Dungeonslayers has a brief game mastering section that discusses the creation of dungeons, awarding XP, and adjudicating various hazards, such as traps and random encounters. There's also a short bestiary and listing of magic items, along with a 15-room dungeon adventure called "Lord of the Rats." Rounding out the PDF is a 2-page character sheet.

All in all, Dungeonslayers is a nicely presented and simple game in a vein not unlike that of the venerable Tunnels & Trolls, which is to say, a game whose enjoyment depends on a combination of rational game mechanics combined with having players and a referee willing to "fill in the gaps" with their imaginations. Dungeonslayers is also a game that cries out for house rules and supplements (easily done since it's released for free under the Creative Commons License), because, though complete as written, it's still a very sketchy game. Regular play will undoubtedly result in new options, expanded rules, and personal interpretations to accommodate the quirks of each group of players. Personally, I see that as a good thing and an indication that, while the engine that drives it isn't a vintage model, it can still take you to many of the same places as the classics of the past.

Presentation: 7 out of 10
Creativity: 6 out of 10
Utility: 6 out of 10

Get This If: You're looking for a set of simple, minimalist rules for running fantasy adventures (or just looking for ideas to add to one you're already using)
Don't Get This If: You prefer "crunchier" rules systems or already have a set of minimalist rules you're happy with


  1. A very fair review, I think.

    I was more dismissive of Dungeonslayers, but am now encouraged to look at it again.

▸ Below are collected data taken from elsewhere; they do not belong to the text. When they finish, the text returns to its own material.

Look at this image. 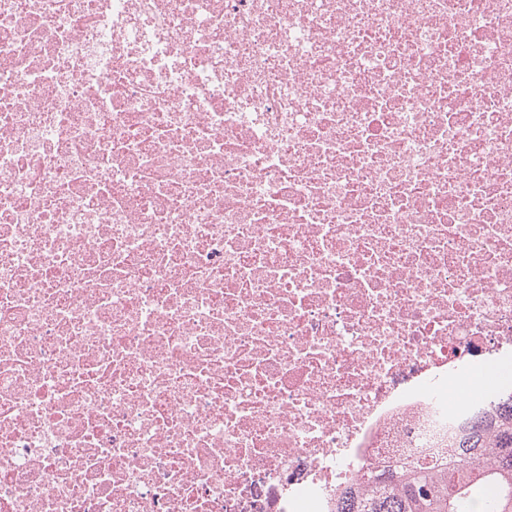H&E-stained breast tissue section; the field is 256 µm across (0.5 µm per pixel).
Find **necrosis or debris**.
I'll return each instance as SVG.
<instances>
[{
    "mask_svg": "<svg viewBox=\"0 0 512 512\" xmlns=\"http://www.w3.org/2000/svg\"><path fill=\"white\" fill-rule=\"evenodd\" d=\"M512 367V0H0V512H336Z\"/></svg>",
    "mask_w": 512,
    "mask_h": 512,
    "instance_id": "1",
    "label": "necrosis or debris"
}]
</instances>
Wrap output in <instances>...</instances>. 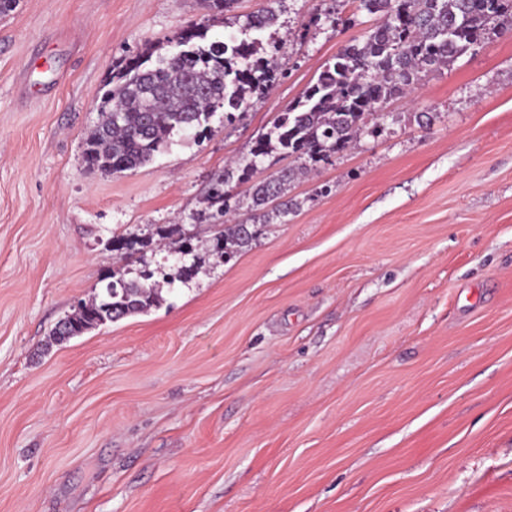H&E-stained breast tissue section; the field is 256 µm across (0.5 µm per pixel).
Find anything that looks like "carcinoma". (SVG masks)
<instances>
[{
    "mask_svg": "<svg viewBox=\"0 0 512 512\" xmlns=\"http://www.w3.org/2000/svg\"><path fill=\"white\" fill-rule=\"evenodd\" d=\"M235 2L205 0L207 14L179 34L188 44L182 53L161 54L150 47L116 66L97 106L101 120L84 142L90 170L113 175L143 167L170 143L171 135L203 126L219 110L232 119L252 93L272 81V74L254 59L257 42L233 36L224 43L207 42L209 28ZM359 6L375 23L322 66L254 140L248 156L212 180L207 209L220 219L229 211V187L248 181L258 162L274 152L298 161L251 187L248 214L215 237L223 261H231L258 237L267 223L266 207L285 195L295 176L314 170L363 136H378L383 104L404 94L423 71L446 66L479 45L499 20L512 18V0H359ZM276 21L273 11H259L247 16L244 29L262 30ZM175 254L177 276L155 269L112 281V291L80 303L62 319L52 333L54 341L148 312L159 302L160 283L184 282L195 271V262H187L193 255L190 239H182Z\"/></svg>",
    "mask_w": 512,
    "mask_h": 512,
    "instance_id": "1",
    "label": "carcinoma"
}]
</instances>
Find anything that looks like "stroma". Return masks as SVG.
Wrapping results in <instances>:
<instances>
[{"label":"stroma","instance_id":"1","mask_svg":"<svg viewBox=\"0 0 512 512\" xmlns=\"http://www.w3.org/2000/svg\"><path fill=\"white\" fill-rule=\"evenodd\" d=\"M278 43L272 92L173 137L137 170L83 143L117 62L202 0H18L0 17V512H512V24L422 75L288 188L230 262L202 216L371 15L354 0H238ZM200 264L148 313L61 344L110 277ZM134 240L131 252L114 237Z\"/></svg>","mask_w":512,"mask_h":512}]
</instances>
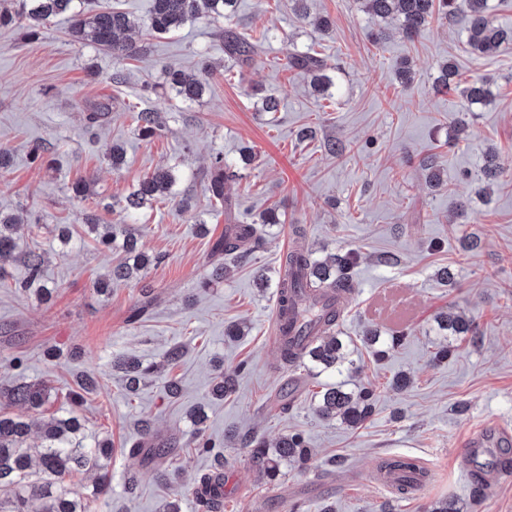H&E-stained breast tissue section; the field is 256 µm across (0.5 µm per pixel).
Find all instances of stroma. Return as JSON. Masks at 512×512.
<instances>
[{"label": "stroma", "mask_w": 512, "mask_h": 512, "mask_svg": "<svg viewBox=\"0 0 512 512\" xmlns=\"http://www.w3.org/2000/svg\"><path fill=\"white\" fill-rule=\"evenodd\" d=\"M310 8L330 18L328 31L300 20L289 0H241L229 26L258 44L247 62L225 55L218 24L206 19L172 35L134 31L147 51L122 62L74 45L63 16L31 37L0 28V149L11 157L0 177V210L40 217L42 282L53 290L47 302L16 290L26 276L23 258H0V388L21 381L51 388L40 409L0 398V413L26 421L62 416L72 409V394L83 396L76 411L85 445L104 438L113 445L107 494H93L91 472L63 480L82 492L88 512H165L173 501L181 512H200L196 487L213 466L212 457L191 445L197 427L190 413L200 405L207 419L199 428L224 458V512H288L295 502L305 512L329 503L336 512H427L439 500L462 512H512V473L486 482L477 498L461 463L481 427H512V50L472 52L460 24L445 22L411 40L389 24L377 47L367 33L378 21L363 0H311ZM305 51L333 66L334 85L324 98H314L309 77L288 66L289 56ZM405 59L413 71L407 86L398 76ZM446 59L460 82L483 81L492 93L490 104L466 113L462 129L454 119L463 98L432 89ZM205 62L212 73L200 100L185 103L169 92L168 68L194 75ZM118 69L124 83H110ZM147 85L157 92L144 102ZM255 88L279 98L280 112L257 111ZM107 97L110 116L88 127L84 105ZM143 102L165 123L148 140L128 117L129 105ZM306 127L311 136L300 138ZM115 142L126 149L116 168L105 155ZM36 143L47 146L38 160L30 152ZM245 146L253 151L246 164L240 161ZM219 152L236 164L239 177L227 187L228 206L215 209L206 185ZM491 155L504 173L482 191L477 177ZM426 161L440 171L442 186H429ZM166 165L180 172L176 198L141 210L136 223L139 245L154 263L139 278L98 291L97 281L122 254L100 249L86 217L122 223L119 200ZM77 182L89 183L87 195H74ZM183 197L191 209L181 208ZM269 208L281 221L266 227L261 248L250 260L231 262L230 277L204 286L222 260L214 244L242 213ZM200 218L207 233L198 230ZM57 224L71 226L69 244L54 236ZM296 240L320 260L358 254L355 292L338 330L360 349L349 389L373 386L378 400L357 430L315 413L331 375L314 374L306 361L285 364L270 341L283 260ZM444 267L453 271V285L438 280ZM260 276L266 288H257ZM383 288L399 289L392 308H409L407 321L370 310ZM449 309L473 318L480 341L458 339L453 355L436 363L434 318ZM236 322L247 331L227 340L224 329ZM369 328L402 331L406 339L379 362L361 347ZM175 346L181 356L167 364ZM120 356L160 371L128 393L112 366ZM242 361L247 368L236 377L235 393L209 398L216 363L230 371ZM398 372L412 378L401 393L389 387ZM168 377L179 382L178 397L165 394ZM294 432L314 452L308 467L291 462L276 483L261 479L243 438L272 444ZM141 438L164 456L132 453L131 443ZM403 455L429 468L426 485L406 499L372 479L382 460Z\"/></svg>", "instance_id": "obj_1"}]
</instances>
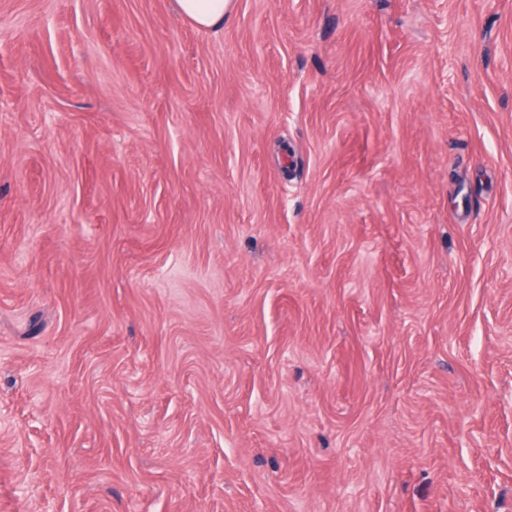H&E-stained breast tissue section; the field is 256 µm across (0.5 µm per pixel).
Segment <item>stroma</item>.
Returning a JSON list of instances; mask_svg holds the SVG:
<instances>
[{
	"label": "stroma",
	"mask_w": 512,
	"mask_h": 512,
	"mask_svg": "<svg viewBox=\"0 0 512 512\" xmlns=\"http://www.w3.org/2000/svg\"><path fill=\"white\" fill-rule=\"evenodd\" d=\"M0 512H512V0H0ZM176 10L201 29L224 24V17L232 7V0H176Z\"/></svg>",
	"instance_id": "1"
}]
</instances>
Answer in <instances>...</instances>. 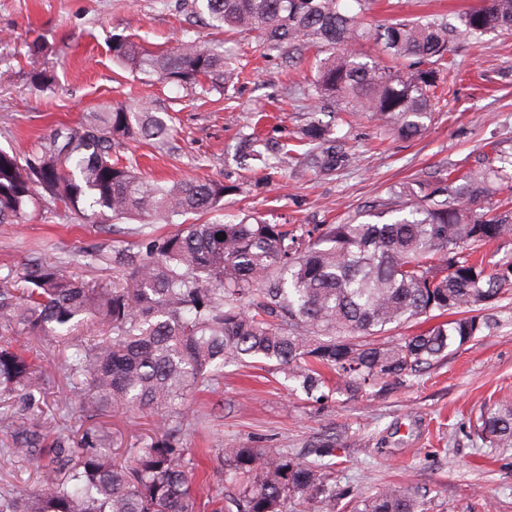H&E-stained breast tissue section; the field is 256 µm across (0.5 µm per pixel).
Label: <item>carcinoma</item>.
<instances>
[{
  "instance_id": "carcinoma-1",
  "label": "carcinoma",
  "mask_w": 512,
  "mask_h": 512,
  "mask_svg": "<svg viewBox=\"0 0 512 512\" xmlns=\"http://www.w3.org/2000/svg\"><path fill=\"white\" fill-rule=\"evenodd\" d=\"M355 3L356 12L342 0L190 4L218 31L259 30L274 47L311 41L329 51L310 88L319 117L300 137L317 144L306 159L322 173L351 161L333 136L337 109L412 138L432 121L436 89L451 75L443 67L450 52L445 18L372 24L363 19L371 0ZM457 18L464 35L511 32L512 0H479ZM358 41L374 43L390 63L349 53ZM112 56L136 76L203 95L240 79L221 46L207 42L153 51L119 36ZM172 131L169 113L151 102L113 104L76 125H56L23 153L0 149V224L25 222L40 202L81 219L145 224L224 209L231 188L220 180L149 181L133 162L112 158L130 140H164ZM260 157L251 137L235 153L243 169ZM498 162L402 183L337 224L192 221L124 248L98 243L84 251L122 272V284L85 283L39 252L0 276L5 452L19 461L42 457L37 490H0V512H204L192 490L199 466L178 434L194 419L189 398L221 384L224 366L264 362L284 374V387L311 399L326 397L328 371L339 393H385L491 335L497 319L489 311L512 291V258L483 254L490 244L512 242V208L494 201L512 191V158ZM90 320L100 335H78ZM19 337L64 345L68 375L91 392V407L148 409L155 436L124 449L119 461L109 440L89 427L76 442L56 438L43 454L51 381L33 355L13 345ZM473 433L492 448H511L512 401L483 407ZM222 458L237 492L224 496L219 512H336L329 463L270 447L233 446ZM351 512L425 508L411 492L386 486L358 498Z\"/></svg>"
}]
</instances>
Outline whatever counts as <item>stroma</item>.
<instances>
[{
	"label": "stroma",
	"mask_w": 512,
	"mask_h": 512,
	"mask_svg": "<svg viewBox=\"0 0 512 512\" xmlns=\"http://www.w3.org/2000/svg\"><path fill=\"white\" fill-rule=\"evenodd\" d=\"M479 0H375L368 22L456 17ZM207 16L190 14L181 0H0V148L22 152L56 124H75L106 102L147 101L167 108L176 135L160 143L132 142L123 159L140 164L144 177L173 182L213 178L230 185L224 211L272 224H333L386 196L390 186L445 171L463 174L494 154L512 156V34L478 39L457 36L459 74L437 90L440 103L429 128L402 139L369 117L338 125L351 166L320 175L305 166L270 174L240 170L234 155L243 135L260 129L268 149L285 147L301 157L299 132L312 110L303 88L317 72L319 45L274 49L253 30L224 38V53L242 67L239 83L198 99L175 85L145 83L112 57V39L132 36L151 49L208 39ZM47 55L33 56V42ZM50 69L51 86H32V67ZM181 218L142 226L118 219L111 230L73 219L62 208L33 209L22 224H0V275L21 268L34 251L67 266L82 280H104L105 264H85L84 247L101 242L124 246L141 233L179 229ZM493 335L468 343L408 387L378 396L329 395L308 400L282 385L271 366H228L217 389L197 392L191 422L179 432L195 456L211 496L228 489L217 451L232 445H270L313 460L317 439L333 435L332 479L337 491L368 495L389 485L418 490L426 512H512V448H490L472 433L480 408L512 400V296L499 302ZM37 363L52 378L44 416L53 436H80L97 426L118 446L147 437L148 411L113 406L90 417L86 394L67 378L59 349L45 338L33 346ZM0 429V486L30 492L35 462L5 451Z\"/></svg>",
	"instance_id": "35a3bbf8"
}]
</instances>
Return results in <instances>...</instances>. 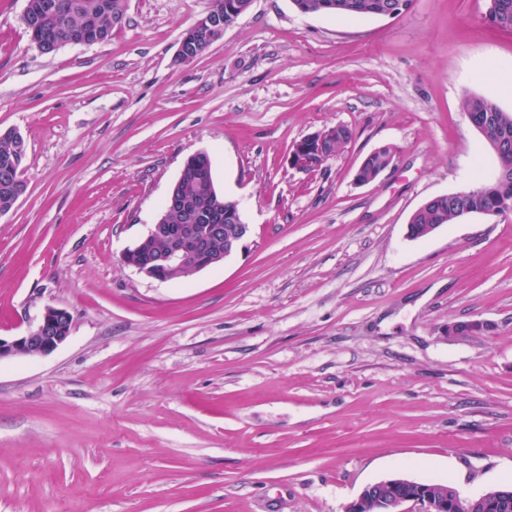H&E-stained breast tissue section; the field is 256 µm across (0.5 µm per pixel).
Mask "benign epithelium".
<instances>
[{
  "label": "benign epithelium",
  "mask_w": 512,
  "mask_h": 512,
  "mask_svg": "<svg viewBox=\"0 0 512 512\" xmlns=\"http://www.w3.org/2000/svg\"><path fill=\"white\" fill-rule=\"evenodd\" d=\"M223 31L222 22L207 14L184 30L178 41L176 60L186 63L190 48L202 36ZM325 133L317 132L297 142L290 154L293 168L309 171L324 163ZM227 224H161L150 226L148 233L122 255V263L145 276L161 281L188 279L221 264L248 236L250 227L239 222V210L224 213ZM73 315L64 308L48 306L38 323L11 339L0 337V359L12 356L40 357L63 344L70 335ZM404 485L413 494L401 497L393 488ZM498 498L481 494L470 497L456 489L453 495L438 497L421 482L396 477L371 484L345 507V512H492Z\"/></svg>",
  "instance_id": "benign-epithelium-1"
}]
</instances>
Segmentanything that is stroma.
Here are the masks:
<instances>
[{
	"mask_svg": "<svg viewBox=\"0 0 512 512\" xmlns=\"http://www.w3.org/2000/svg\"><path fill=\"white\" fill-rule=\"evenodd\" d=\"M24 7L0 0V134L27 146L0 337L48 305L74 320L52 353L0 360V512H343L394 476L512 485V212L408 235L498 171L462 108L512 113V30L487 0L350 18L252 0L189 63L178 39L212 0H128L111 40L52 53ZM336 126L344 148L290 166ZM384 145L392 165L358 183ZM199 152L249 235L183 281L123 265ZM325 133L317 132L297 142L290 154L293 168L309 171L322 165L331 155L324 150Z\"/></svg>",
	"mask_w": 512,
	"mask_h": 512,
	"instance_id": "1",
	"label": "stroma"
}]
</instances>
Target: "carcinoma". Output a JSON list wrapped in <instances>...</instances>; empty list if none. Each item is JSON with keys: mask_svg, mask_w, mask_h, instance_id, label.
<instances>
[{"mask_svg": "<svg viewBox=\"0 0 512 512\" xmlns=\"http://www.w3.org/2000/svg\"><path fill=\"white\" fill-rule=\"evenodd\" d=\"M45 0H31L32 10L26 32L32 41L42 40L46 52H54L68 45L77 31L87 27L101 32L105 39L121 27L126 18L127 0H56L64 6L57 14L40 9ZM233 0H213L210 12L224 20L228 28L238 16L231 11ZM400 0H293L302 13L322 12L338 17L381 16L391 11ZM484 20L502 29H512V0H487ZM463 107L477 129L492 128L496 132L497 159L502 178L493 179L470 192L448 194L429 200L426 208L412 214L409 220L411 234L417 235L427 224H448L451 213L468 209L473 213L512 211V114L501 110L489 99L468 96ZM26 144L11 135H0V213L12 209L15 188L24 183L22 171L26 158ZM394 156L388 147L374 154L365 164L362 176L375 177ZM211 161L199 153L190 158L186 178L171 188L176 206L170 211L169 224H222L224 212L234 201L215 191Z\"/></svg>", "mask_w": 512, "mask_h": 512, "instance_id": "carcinoma-1", "label": "carcinoma"}]
</instances>
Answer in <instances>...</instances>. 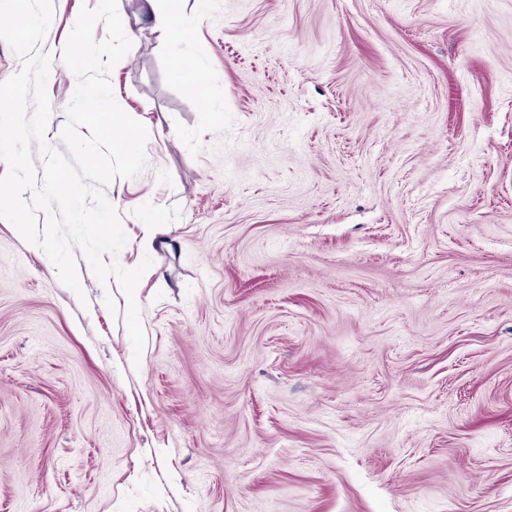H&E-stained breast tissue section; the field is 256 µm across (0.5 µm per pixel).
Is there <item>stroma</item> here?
Instances as JSON below:
<instances>
[{
    "instance_id": "35a3bbf8",
    "label": "stroma",
    "mask_w": 512,
    "mask_h": 512,
    "mask_svg": "<svg viewBox=\"0 0 512 512\" xmlns=\"http://www.w3.org/2000/svg\"><path fill=\"white\" fill-rule=\"evenodd\" d=\"M139 5L103 261L153 260L145 346L0 218V512H512V0H205L172 43Z\"/></svg>"
}]
</instances>
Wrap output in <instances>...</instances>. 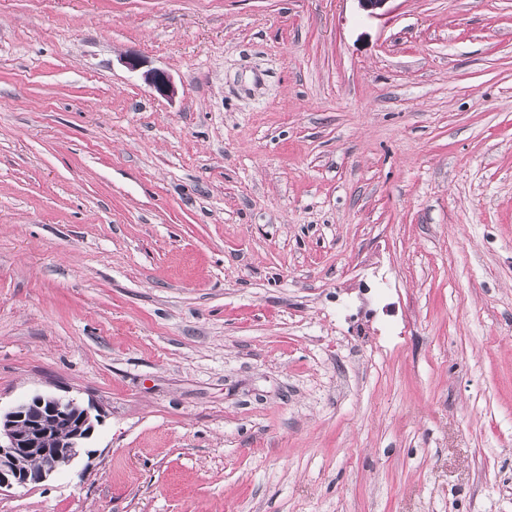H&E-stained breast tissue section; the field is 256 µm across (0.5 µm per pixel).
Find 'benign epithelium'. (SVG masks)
Here are the masks:
<instances>
[{"mask_svg": "<svg viewBox=\"0 0 512 512\" xmlns=\"http://www.w3.org/2000/svg\"><path fill=\"white\" fill-rule=\"evenodd\" d=\"M125 64L133 71H142L143 81L159 96L171 99L177 94L167 72L142 70L143 62L136 56L128 57ZM62 419L68 420L64 431L57 427ZM94 420L90 408L78 400L51 393L36 394L0 410V492L44 481L58 471L60 462L71 465L90 438ZM31 459L40 462L38 470L21 467V462Z\"/></svg>", "mask_w": 512, "mask_h": 512, "instance_id": "1", "label": "benign epithelium"}]
</instances>
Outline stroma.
Returning a JSON list of instances; mask_svg holds the SVG:
<instances>
[{"instance_id":"obj_1","label":"stroma","mask_w":512,"mask_h":512,"mask_svg":"<svg viewBox=\"0 0 512 512\" xmlns=\"http://www.w3.org/2000/svg\"><path fill=\"white\" fill-rule=\"evenodd\" d=\"M43 392L99 420L0 512H512V0H0ZM143 81L159 96L173 98L177 94V87L172 77L160 69H147L142 72Z\"/></svg>"}]
</instances>
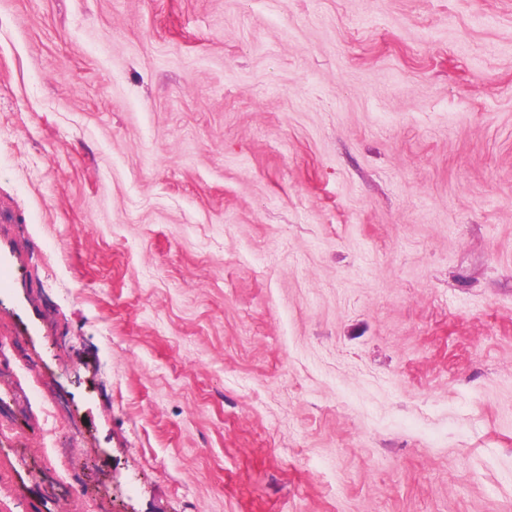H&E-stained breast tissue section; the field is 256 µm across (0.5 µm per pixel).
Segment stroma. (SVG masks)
Segmentation results:
<instances>
[{
	"label": "stroma",
	"mask_w": 512,
	"mask_h": 512,
	"mask_svg": "<svg viewBox=\"0 0 512 512\" xmlns=\"http://www.w3.org/2000/svg\"><path fill=\"white\" fill-rule=\"evenodd\" d=\"M2 421L0 512H512V0H0Z\"/></svg>",
	"instance_id": "obj_1"
}]
</instances>
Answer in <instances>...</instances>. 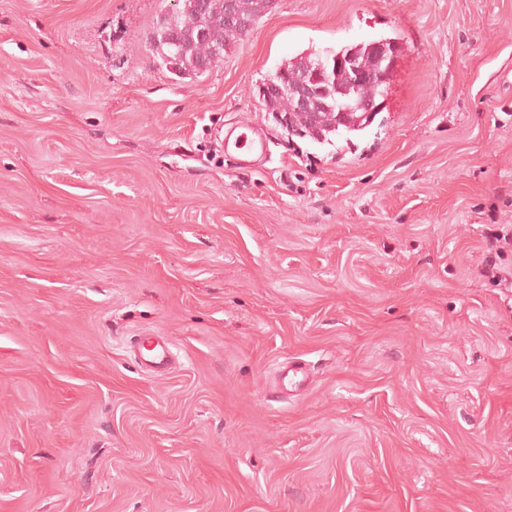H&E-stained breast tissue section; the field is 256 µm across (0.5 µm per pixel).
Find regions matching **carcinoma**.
<instances>
[{
	"mask_svg": "<svg viewBox=\"0 0 512 512\" xmlns=\"http://www.w3.org/2000/svg\"><path fill=\"white\" fill-rule=\"evenodd\" d=\"M226 0H182L181 7L167 14L159 22L153 42L165 68L176 77L203 76L224 61L227 48L242 40L241 31L232 25L226 16ZM234 11L247 20L258 23L263 17L259 0H234ZM213 28L222 32L223 42L219 45L209 40L203 30ZM374 42H364L329 50L325 53L307 52L286 59L280 69L288 72V84L281 86V91L262 99L266 111L271 113L290 112L291 130L289 136L308 133L301 116L292 112L295 84L291 76L296 73L297 59L307 58L306 76L311 77L319 70V65L326 67V81L313 85V95L317 112L320 113L316 136L313 140L323 143L331 135L341 131L356 132L367 126V119L356 117L351 125L337 128L334 116L340 111L354 108V101L367 96H383L384 88L366 87L354 93L349 91L347 72L338 67L336 57L352 55L358 63L369 65Z\"/></svg>",
	"mask_w": 512,
	"mask_h": 512,
	"instance_id": "carcinoma-1",
	"label": "carcinoma"
}]
</instances>
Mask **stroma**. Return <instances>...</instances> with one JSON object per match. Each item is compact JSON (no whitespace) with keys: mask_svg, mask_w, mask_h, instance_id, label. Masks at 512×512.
<instances>
[{"mask_svg":"<svg viewBox=\"0 0 512 512\" xmlns=\"http://www.w3.org/2000/svg\"><path fill=\"white\" fill-rule=\"evenodd\" d=\"M176 4L0 0V512H512V0H277L183 79ZM380 39L384 109L288 139L260 84ZM266 144L264 131L249 122L232 127L224 134V152L241 157L245 163H249L247 158L264 154ZM490 228L485 232V241L483 244L484 252L486 256L484 261L487 269L490 271L498 270L500 273H495L493 276L496 277V281L499 285L503 282L505 288H512V271L501 270L496 267V264H492V260L495 256H500L504 248L510 247L512 249V234L509 230H503L504 224H492ZM495 232H491L494 231ZM495 256H494V255ZM171 342L153 343L150 336H139L132 342V346L137 348L142 363L154 374H164L168 372L173 363V354L170 349ZM308 382V373L304 362L288 359L278 371V390L280 394H289L304 389Z\"/></svg>","mask_w":512,"mask_h":512,"instance_id":"stroma-1","label":"stroma"}]
</instances>
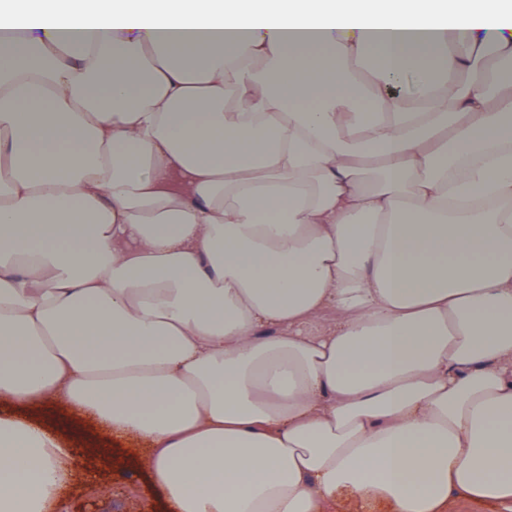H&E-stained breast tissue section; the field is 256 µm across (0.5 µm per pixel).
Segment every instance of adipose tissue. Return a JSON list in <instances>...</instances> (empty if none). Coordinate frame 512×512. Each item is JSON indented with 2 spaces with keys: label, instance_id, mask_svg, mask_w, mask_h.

  2. I have to agree with Timeshadows that it was a very fair review.

    And as the person who did the bulk of the translation I can tell you it wasn't as easy as I first thought and although we had a couple of native speakers to help us, a few strange translations sneaked into the final version.
    And you may "thank" me for the spell's cooldown. Alas I just couldn't come up with a better translation.

    By the way, Christian recently released another 1-page adventure and a basic gamemaster screen on the DS site, you may want to check out.

  3. I looked this over a while back and I've got to say that I think I'm glad I didn't discover Dungeonslayers before I discovered the retro-clones. I may very well have gone with Dungeonslayers.

    There's a lot there mechanically that I don't really care for, but it is simple and straightforward and open enough to allow all the old-schooling you could want.

    I'll be sticking with the retro-clones, and anyone I introduce to the hobby will be introduced to the retro-clones. But Dungeonslayers does look like it's got a lot of potential for the sort of gaming that I prefer. Many of the newer-version games don't.

  4. There's tons of support material on the German site ( if you've got the language skillz. A 3.5 update of the rules (haven't looked at what's different yet), 5 more Dungeons 2 Go, weapon & armor supplement, firearms rules, and a lot more. Sadly the "Map Pack" that looked very exciting turned out to be three sheets of blank graph paper with different textures :/

    Looks like this system is being enthusiastically supported in its native tongue.

  5. "Old-fashioned" isn't a bad name for it. But the warm fuzzy feeling you get from "old school" has gradually drained away from old-fashioned, in the last few years. Now you have to specify "good old-fashioned" to get the warm fuzzies.